(Stored data)

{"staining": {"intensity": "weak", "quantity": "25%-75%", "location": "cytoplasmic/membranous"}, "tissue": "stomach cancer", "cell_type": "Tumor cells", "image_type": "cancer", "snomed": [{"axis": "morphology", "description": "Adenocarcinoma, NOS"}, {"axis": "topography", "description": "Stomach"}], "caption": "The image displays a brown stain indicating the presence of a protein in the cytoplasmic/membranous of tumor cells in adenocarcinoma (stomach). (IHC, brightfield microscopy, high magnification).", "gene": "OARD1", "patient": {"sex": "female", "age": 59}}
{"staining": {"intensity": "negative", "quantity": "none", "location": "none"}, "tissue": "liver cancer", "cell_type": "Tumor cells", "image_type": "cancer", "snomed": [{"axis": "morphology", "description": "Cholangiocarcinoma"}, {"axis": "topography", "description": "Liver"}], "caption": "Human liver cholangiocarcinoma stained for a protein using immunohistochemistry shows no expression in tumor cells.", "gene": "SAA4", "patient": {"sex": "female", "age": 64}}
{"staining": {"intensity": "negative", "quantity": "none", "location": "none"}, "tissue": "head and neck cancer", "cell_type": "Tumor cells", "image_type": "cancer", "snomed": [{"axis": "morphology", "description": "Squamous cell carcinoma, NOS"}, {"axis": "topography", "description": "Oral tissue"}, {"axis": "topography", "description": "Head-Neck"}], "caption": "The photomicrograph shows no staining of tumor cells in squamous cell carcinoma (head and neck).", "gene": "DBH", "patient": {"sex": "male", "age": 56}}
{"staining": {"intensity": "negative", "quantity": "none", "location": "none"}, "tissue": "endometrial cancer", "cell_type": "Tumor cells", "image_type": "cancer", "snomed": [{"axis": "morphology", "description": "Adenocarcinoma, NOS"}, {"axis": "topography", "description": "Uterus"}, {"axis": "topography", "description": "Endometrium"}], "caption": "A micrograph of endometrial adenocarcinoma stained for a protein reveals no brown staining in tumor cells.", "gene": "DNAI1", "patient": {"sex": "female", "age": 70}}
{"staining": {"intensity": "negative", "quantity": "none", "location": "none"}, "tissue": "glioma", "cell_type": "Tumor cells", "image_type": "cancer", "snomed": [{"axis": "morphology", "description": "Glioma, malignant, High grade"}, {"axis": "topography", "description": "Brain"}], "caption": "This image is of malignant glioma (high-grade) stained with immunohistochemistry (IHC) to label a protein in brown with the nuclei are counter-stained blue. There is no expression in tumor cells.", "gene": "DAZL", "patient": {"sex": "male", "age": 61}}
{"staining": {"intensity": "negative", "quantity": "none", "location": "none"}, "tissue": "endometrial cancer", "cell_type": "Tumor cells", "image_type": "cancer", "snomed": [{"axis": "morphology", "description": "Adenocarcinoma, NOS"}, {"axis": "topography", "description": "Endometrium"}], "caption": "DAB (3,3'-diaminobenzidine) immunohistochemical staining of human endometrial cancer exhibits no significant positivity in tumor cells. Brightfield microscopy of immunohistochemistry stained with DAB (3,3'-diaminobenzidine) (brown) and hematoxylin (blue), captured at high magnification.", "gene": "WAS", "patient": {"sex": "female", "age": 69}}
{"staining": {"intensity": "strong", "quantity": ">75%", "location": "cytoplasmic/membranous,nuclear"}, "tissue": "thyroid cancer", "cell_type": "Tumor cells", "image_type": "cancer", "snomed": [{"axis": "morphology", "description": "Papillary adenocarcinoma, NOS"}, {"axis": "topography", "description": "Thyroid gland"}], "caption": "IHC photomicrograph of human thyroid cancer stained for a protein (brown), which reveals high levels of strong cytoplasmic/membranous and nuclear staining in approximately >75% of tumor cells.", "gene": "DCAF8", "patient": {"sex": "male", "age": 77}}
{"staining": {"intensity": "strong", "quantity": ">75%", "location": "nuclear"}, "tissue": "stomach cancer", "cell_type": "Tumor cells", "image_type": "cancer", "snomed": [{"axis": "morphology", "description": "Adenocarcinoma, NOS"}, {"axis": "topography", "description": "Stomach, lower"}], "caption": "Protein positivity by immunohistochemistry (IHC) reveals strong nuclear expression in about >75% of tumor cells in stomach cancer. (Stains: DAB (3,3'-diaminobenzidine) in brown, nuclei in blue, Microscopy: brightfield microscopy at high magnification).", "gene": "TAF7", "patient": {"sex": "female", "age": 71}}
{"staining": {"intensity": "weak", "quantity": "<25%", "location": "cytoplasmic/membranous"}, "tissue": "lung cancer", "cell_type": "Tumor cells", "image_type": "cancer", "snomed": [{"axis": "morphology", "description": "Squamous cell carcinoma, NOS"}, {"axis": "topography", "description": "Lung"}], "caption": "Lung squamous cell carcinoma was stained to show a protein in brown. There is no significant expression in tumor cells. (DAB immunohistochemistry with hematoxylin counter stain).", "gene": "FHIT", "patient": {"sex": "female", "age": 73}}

Work item:
Your reply should be an exact copy of every line from the line with "positivity by immunohistochemistry" through the final line of the data, and nothing more.

Result of the exercise:
{"staining": {"intensity": "strong", "quantity": ">75%", "location": "nuclear"}, "tissue": "stomach cancer", "cell_type": "Tumor cells", "image_type": "cancer", "snomed": [{"axis": "morphology", "description": "Adenocarcinoma, NOS"}, {"axis": "topography", "description": "Stomach, lower"}], "caption": "Protein positivity by immunohistochemistry (IHC) reveals strong nuclear expression in about >75% of tumor cells in stomach cancer. (Stains: DAB (3,3'-diaminobenzidine) in brown, nuclei in blue, Microscopy: brightfield microscopy at high magnification).", "gene": "TAF7", "patient": {"sex": "female", "age": 71}}
{"staining": {"intensity": "weak", "quantity": "<25%", "location": "cytoplasmic/membranous"}, "tissue": "lung cancer", "cell_type": "Tumor cells", "image_type": "cancer", "snomed": [{"axis": "morphology", "description": "Squamous cell carcinoma, NOS"}, {"axis": "topography", "description": "Lung"}], "caption": "Lung squamous cell carcinoma was stained to show a protein in brown. There is no significant expression in tumor cells. (DAB immunohistochemistry with hematoxylin counter stain).", "gene": "FHIT", "patient": {"sex": "female", "age": 73}}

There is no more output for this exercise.